INPUT DATA:

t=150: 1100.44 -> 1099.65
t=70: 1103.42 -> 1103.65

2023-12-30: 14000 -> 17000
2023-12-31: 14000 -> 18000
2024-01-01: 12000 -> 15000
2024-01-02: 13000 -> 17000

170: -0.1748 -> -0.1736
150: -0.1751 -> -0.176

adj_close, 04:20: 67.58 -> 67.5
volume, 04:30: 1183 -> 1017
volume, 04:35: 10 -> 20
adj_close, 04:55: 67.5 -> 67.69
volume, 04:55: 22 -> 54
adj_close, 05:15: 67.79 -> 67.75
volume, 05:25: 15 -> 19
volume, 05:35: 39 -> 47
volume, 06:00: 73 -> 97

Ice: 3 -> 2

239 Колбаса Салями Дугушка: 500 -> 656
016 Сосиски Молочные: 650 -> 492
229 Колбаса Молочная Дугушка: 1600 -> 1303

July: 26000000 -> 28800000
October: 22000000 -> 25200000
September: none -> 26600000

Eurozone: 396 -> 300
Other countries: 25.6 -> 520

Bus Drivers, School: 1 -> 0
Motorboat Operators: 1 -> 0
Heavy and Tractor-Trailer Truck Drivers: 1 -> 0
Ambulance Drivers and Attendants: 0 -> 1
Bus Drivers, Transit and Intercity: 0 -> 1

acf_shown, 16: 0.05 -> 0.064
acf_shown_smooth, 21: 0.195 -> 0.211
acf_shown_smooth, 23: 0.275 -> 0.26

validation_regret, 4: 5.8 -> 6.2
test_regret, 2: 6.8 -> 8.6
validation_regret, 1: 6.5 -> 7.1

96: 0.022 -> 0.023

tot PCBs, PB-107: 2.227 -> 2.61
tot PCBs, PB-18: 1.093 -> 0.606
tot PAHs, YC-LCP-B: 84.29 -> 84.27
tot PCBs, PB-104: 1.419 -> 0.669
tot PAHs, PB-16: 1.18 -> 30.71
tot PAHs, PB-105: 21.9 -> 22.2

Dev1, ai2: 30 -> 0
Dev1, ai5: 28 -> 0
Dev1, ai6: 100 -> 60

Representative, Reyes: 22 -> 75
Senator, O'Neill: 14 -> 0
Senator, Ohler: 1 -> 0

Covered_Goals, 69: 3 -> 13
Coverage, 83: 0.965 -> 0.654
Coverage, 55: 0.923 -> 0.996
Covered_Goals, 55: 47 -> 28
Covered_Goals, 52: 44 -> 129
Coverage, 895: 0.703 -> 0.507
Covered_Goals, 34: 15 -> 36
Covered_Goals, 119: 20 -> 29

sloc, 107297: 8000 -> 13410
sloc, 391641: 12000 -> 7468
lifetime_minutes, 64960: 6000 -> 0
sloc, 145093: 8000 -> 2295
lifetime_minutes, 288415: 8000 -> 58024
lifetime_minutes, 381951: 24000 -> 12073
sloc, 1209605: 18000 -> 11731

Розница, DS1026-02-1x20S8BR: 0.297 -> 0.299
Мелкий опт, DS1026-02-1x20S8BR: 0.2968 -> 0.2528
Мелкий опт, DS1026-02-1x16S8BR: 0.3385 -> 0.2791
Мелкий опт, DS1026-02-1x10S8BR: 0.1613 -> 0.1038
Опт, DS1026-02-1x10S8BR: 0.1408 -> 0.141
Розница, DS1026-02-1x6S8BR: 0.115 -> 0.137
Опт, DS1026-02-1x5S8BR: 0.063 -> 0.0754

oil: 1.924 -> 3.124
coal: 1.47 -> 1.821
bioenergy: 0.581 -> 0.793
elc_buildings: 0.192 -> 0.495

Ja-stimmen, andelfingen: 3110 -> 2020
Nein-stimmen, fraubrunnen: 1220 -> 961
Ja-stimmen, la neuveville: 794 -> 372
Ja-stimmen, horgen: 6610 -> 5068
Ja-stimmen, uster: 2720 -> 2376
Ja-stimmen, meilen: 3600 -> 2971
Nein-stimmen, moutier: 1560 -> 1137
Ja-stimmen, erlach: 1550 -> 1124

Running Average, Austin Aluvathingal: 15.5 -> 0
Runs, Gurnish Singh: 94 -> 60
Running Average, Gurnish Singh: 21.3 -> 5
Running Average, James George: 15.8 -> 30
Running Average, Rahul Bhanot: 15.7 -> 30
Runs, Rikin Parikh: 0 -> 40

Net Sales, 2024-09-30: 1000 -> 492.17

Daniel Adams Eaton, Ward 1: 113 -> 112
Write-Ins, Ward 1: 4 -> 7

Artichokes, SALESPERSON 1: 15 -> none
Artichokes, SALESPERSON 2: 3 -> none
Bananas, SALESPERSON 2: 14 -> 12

WHAT IS NEEDED: Going down the listing above, begin printing at the line with "adj_close, 04:20: 67.58 -> 67.5" and finish with the line with "September: none -> 26600000", exactly as they appear.

PROBLEM SOLUTION:
adj_close, 04:20: 67.58 -> 67.5
volume, 04:30: 1183 -> 1017
volume, 04:35: 10 -> 20
adj_close, 04:55: 67.5 -> 67.69
volume, 04:55: 22 -> 54
adj_close, 05:15: 67.79 -> 67.75
volume, 05:25: 15 -> 19
volume, 05:35: 39 -> 47
volume, 06:00: 73 -> 97

Ice: 3 -> 2

239 Колбаса Салями Дугушка: 500 -> 656
016 Сосиски Молочные: 650 -> 492
229 Колбаса Молочная Дугушка: 1600 -> 1303

July: 26000000 -> 28800000
October: 22000000 -> 25200000
September: none -> 26600000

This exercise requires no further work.